Porsche finds fortune from unlikely outsourcing

April 5, 2009 - 0:0

UUSIKAUPUNKI, Finland (NYT) — Outsourcing to less-expensive places like India, China, Taiwan and Eastern Europe became routine for many American and Western European companies over the past decade. But what’s Porsche doing in Finland?

Since 1997, Porsche, the German sports car manufacturer, has headed north to this tongue-twister of a Finnish town instead of east, a move that helps explain why it is still making money even as so many automakers are tapping government aid to weather the worst industry downturn in a generation.
During the fat years, Valmet Automotive cranked out thousands of cars in Uusikaupunki to supplement Porsche’s production in Germany. Now, the assembly lines here are slowing, which means that Valmet, rather than Porsche, is bearing much of the burden of the global auto industry’s distress.
“We are a lean organization, but at the end of the day, there is a threshold here,” said Ilpo Korhonen, Valmet’s president. “We can’t run like this forever.”
Porsche, the maker of the celebrated 911 two-seater and the Cayenne sport utility vehicle, developed a production system — call it über-outsourcing — that is inspired by Japanese models of lean manufacturing and the kind of contract manufacturing common in the electronics industry. But Porsche has taken the notion even further and, at least so far, its highly supple system is molding well to the contours of an unforgiving world economy.
“This crisis will be the absolute test for the Porsche model,” said Jürgen Pieper, co-head of research at Bankhaus Metzler in Frankfurt. “Right now, Porsche is anything but a fair-weather company.”
Nothing symbolizes Porsche’s ability to steer through the storm more than its plans to introduce the Panamera, an entirely new sports car, during this difficult year for the industry.
Fulfilling a long-held dream of its founding family, the company will unveil a four-door sports car, which aims to blend Porsche’s legendary flair with a little modern functionality, at an auto show in Shanghai on April 19. Porsche designed the Panamera, which will be made in Leipzig, with one eye on Asian markets, where wealthy customers often have chauffeurs and want more space in back than a traditional sports car can offer.
Like every automaker these days, Porsche has had to buckle down and find ways to save money, and it is nipping and tucking where it can to save €100 million, or $130 million.

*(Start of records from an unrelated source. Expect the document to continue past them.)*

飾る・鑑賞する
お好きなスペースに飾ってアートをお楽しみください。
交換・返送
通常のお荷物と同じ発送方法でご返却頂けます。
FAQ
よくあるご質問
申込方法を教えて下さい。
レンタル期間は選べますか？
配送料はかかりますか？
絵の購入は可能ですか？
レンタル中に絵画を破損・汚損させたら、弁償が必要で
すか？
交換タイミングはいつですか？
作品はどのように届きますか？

In the first half of its current financial year, which ran from August to January, Porsche’s sales tumbled 12.8 percent, to €3.04 billion, as deliveries fell 26.7 percent. It also booked €6.84 billion during the period from the financial derivatives it used to secure control of Volkswagen.
But Wendelin Wiedeking, Porsche’s chief executive, has assured the 2,500 workers at its Stuttgart plant that their jobs are safe, securing a vital flank in a country where workers are represented on the board.
Automakers universally outsource production of parts or sections of vehicles, and some even contract for the assembly of small numbers of automobiles. This strategy shifts part of the financial risk of a downturn onto suppliers, since a falloff in demand forces manufacturers to curtail production of cars, but not spark plugs, headlights and the like.
Porsche, though, is notable for using an outside company, Valmet, to assemble one of its main product lines, the Cayman, and its convertible sibling, the Boxster. In some sense, the innovation makes Porsche the only major virtual vehicle manufacturer, a company that designs and markets sports cars without actually cranking them all out on its own production line.
The bread and butter of Porsche’s work in Stuttgart is the classic 911 sports car, but with demand for that model now falling, it is pulling Boxster production out of Uusikaupunki back to Germany. Though the system creates fiendishly complex logistical challenges, Stuttgart can keep running at capacity, evading the industry’s hoary problem of covering the fixed costs of factories and labor.